Linear equation with primes Is there an integer $n$ with an infinite number of representations of the form
$n=2q-p$, where $p$ and $q$ are both primes?
Given a positive integer $k>1$, I would like to know for which (if any) integers $n$ the linear equation $q-kp=n$ admits an infinite number of solutions, where $p$ and $q$ are primes.
(I'm not including $k=1$ because it reduces to well know open problems, $k=1$ and $n=2$ would be the twin primes conjecture)
The density of the prime numbers implies that at least there are integers $n$ with an arbitrarily large number of representations.
 A: Assuming the Hardy-Littlewood prime tuples conjecture, any n which is coprime to k will have infinitely many representations of the form q-kp.

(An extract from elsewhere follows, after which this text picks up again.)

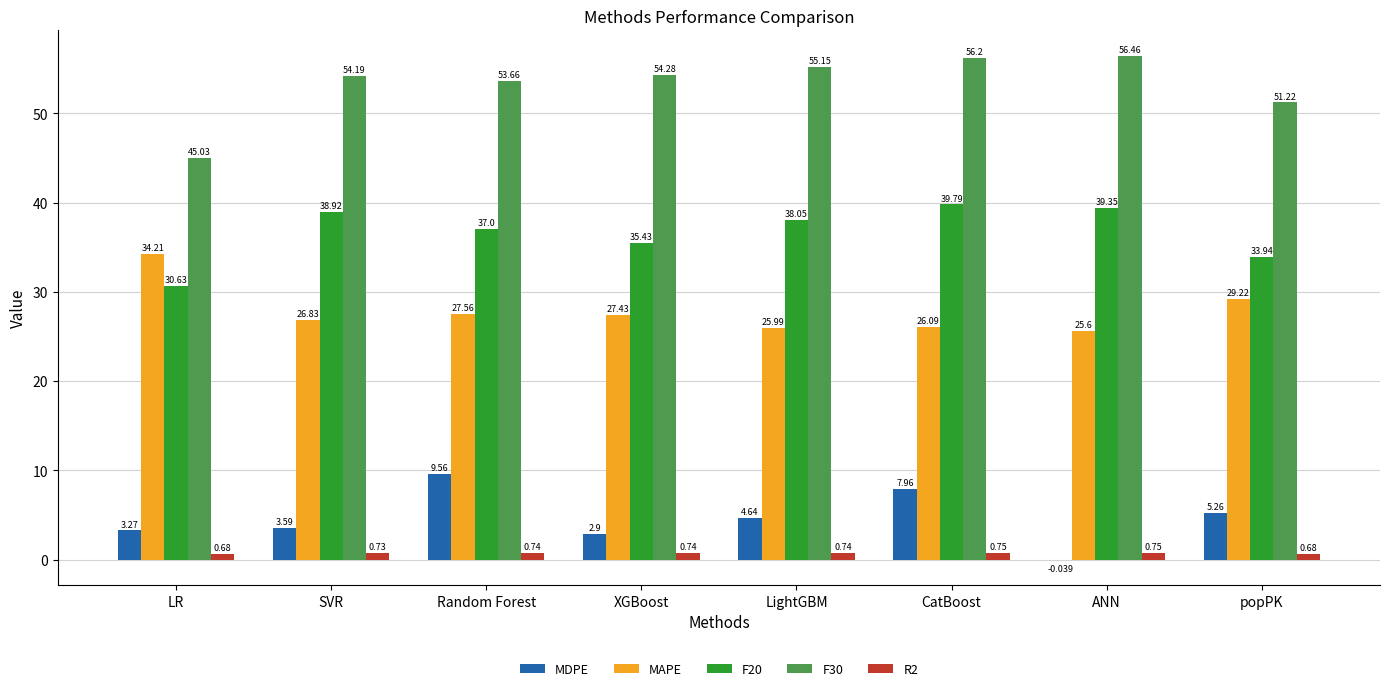

Where is MDPE nearest to the value 4?

SVR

Assuming the Elliot-Halberstam conjecture, the work of Goldston-Pintz-Yildirim on prime gaps (which, among other things, shows infinitely many solutions to 0 < q-p <= 16) should also imply the existence of some n with infinitely many representations of the form q-kp for each k (and with a reasonable upper bound on n).  [UPDATE, much later: Now that I understand the Goldston-Pintz-Yildirim argument much better, I retract this claim; the GPY argument (combined with the more recent methods of Zhang) would be able to produce infinitely many $m$ such that at least two of $m + h_i$ and $km + h'_i$ are prime for some suitably admissible $h_i$ and $h'_i$, but this does not quite show that $q-kp$ is bounded for infinitely many $p,q$, because the two primes produced by GPY could both be of the form $m+h_i$ or both of the form $km+h'_i$.  So it is actually quite an interesting open question as to whether some modification of the GPY+Zhang methods could give a result of this form.]

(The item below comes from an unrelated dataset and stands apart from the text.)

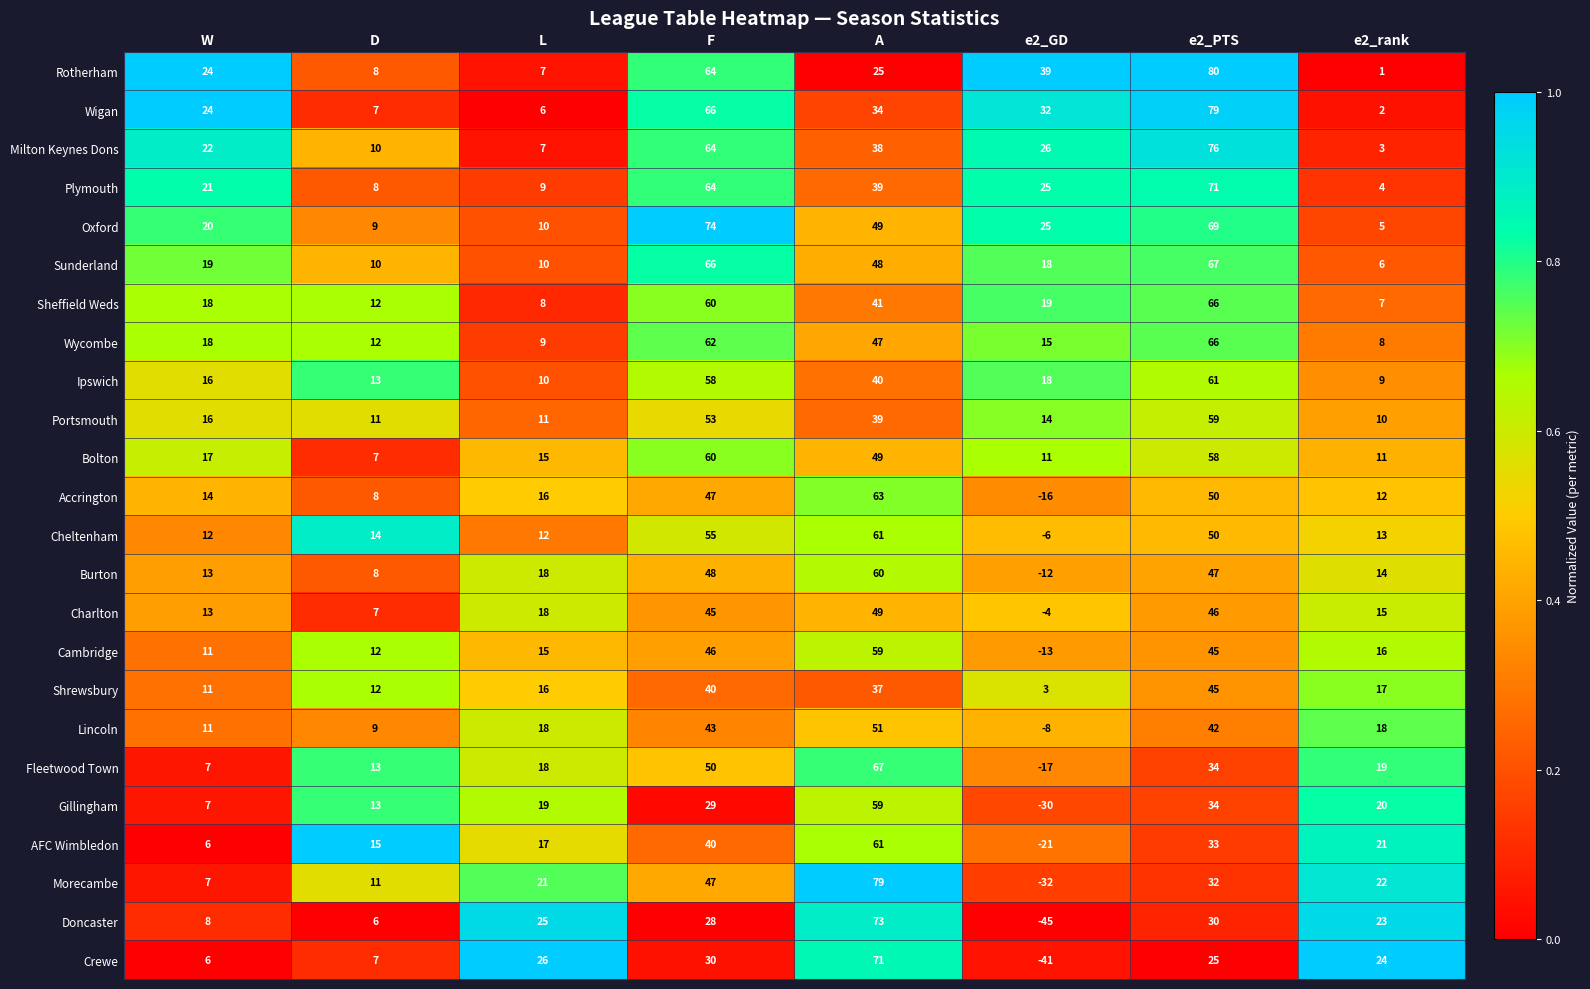

What is the maximum value shown in the chart?

80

Unconditionally, I doubt one can say very much with current technology.  For any N, one can use the circle method to show that almost all numbers of size o(N) coprime to k have roughly the expected number of representations of the form q-kp with q,p = O(N).  However we cannot yet rule out the (very unlikely) possibility that as N increases, the small set of exceptional integers with no representations covers all the small numbers, and eventually grows to encompass all numbers as N goes to infinity.